Zaktualizuj cały materiał, zamieniając „chart” na „graph” i nie zmieniając niczego poza tym. Przepisz go w odpowiedzi bez oznaczeń obrazów.

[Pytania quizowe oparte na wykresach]
□ □ □ □ □ □ □
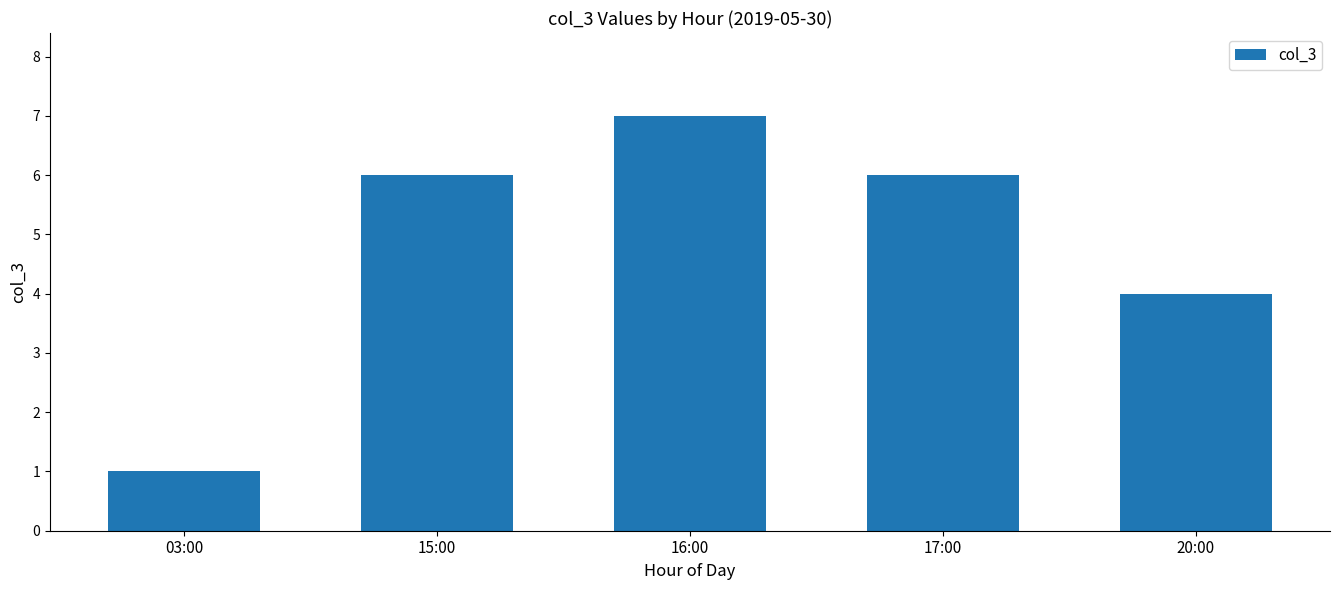

Is it true that the value at 16:00 is 7?

True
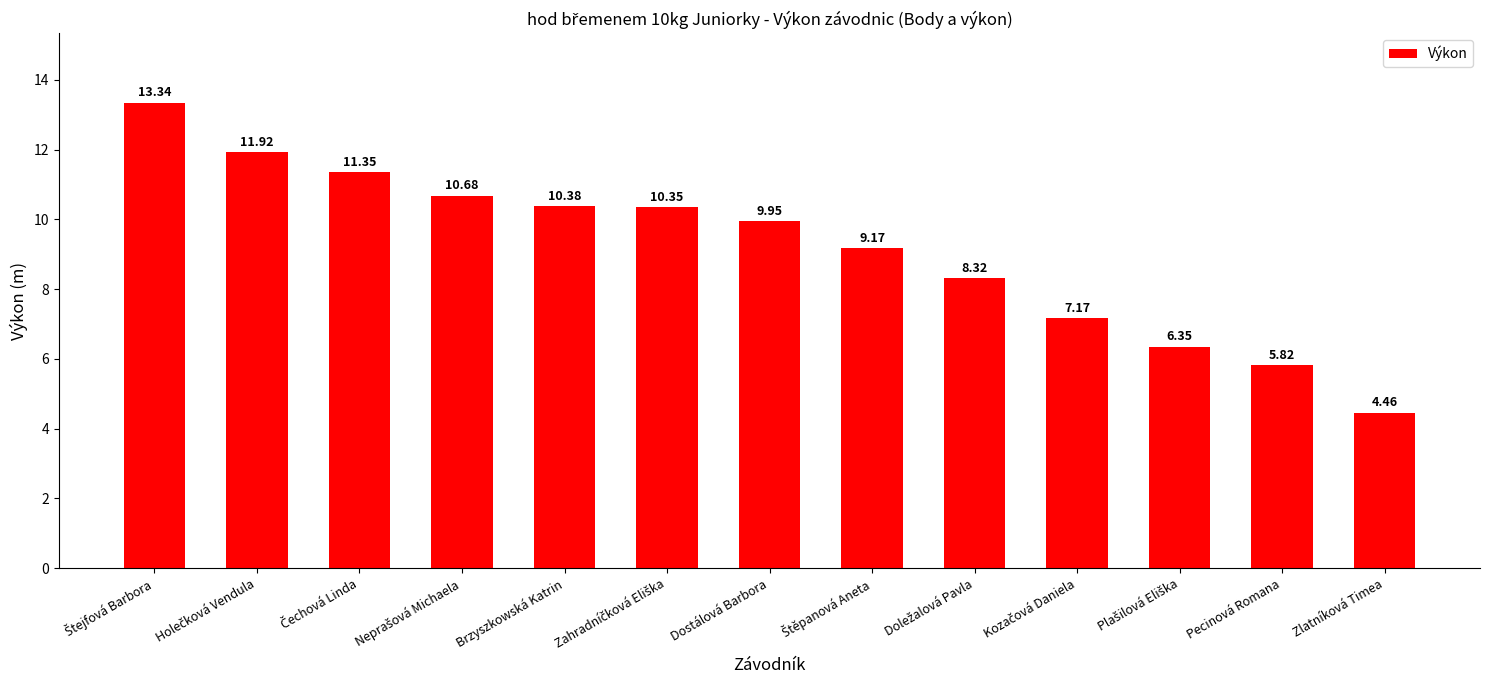

Which label corresponds to the smallest value in the chart?

Zlatníková Timea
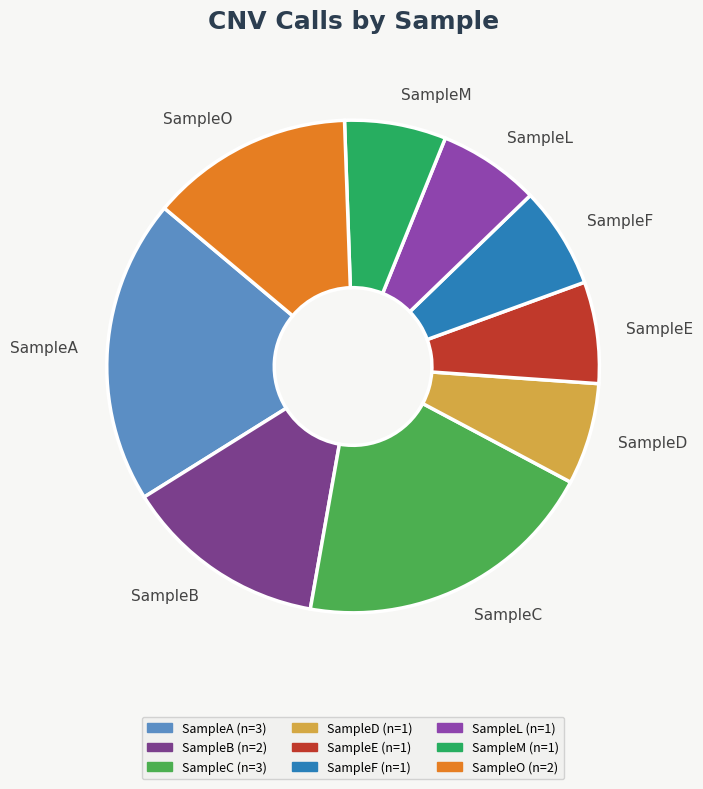

Count the number of slices in the pie.

9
□ □ □ □ □ □ □
▸ WYNIK ZADANIA
Is it true that the value at 16:00 is 7?

True

Which label corresponds to the smallest value in the graph?

Zlatníková Timea

Count the number of slices in the pie.

9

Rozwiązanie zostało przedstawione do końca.